What you will do => Only the lines below between the ones containing "Netanyahu rejeita cessar-fogo" and "âmbito do plano de Trump", inclusive, are to be reproduced, each exactly as it stands.

Material provided =>
# # #
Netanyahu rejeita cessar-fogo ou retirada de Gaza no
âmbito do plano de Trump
# # #
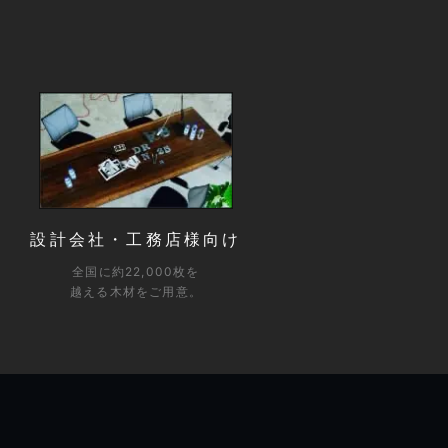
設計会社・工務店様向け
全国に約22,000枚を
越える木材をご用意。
# # #
Written response =>
Netanyahu rejeita cessar-fogo ou retirada de Gaza no
âmbito do plano de Trump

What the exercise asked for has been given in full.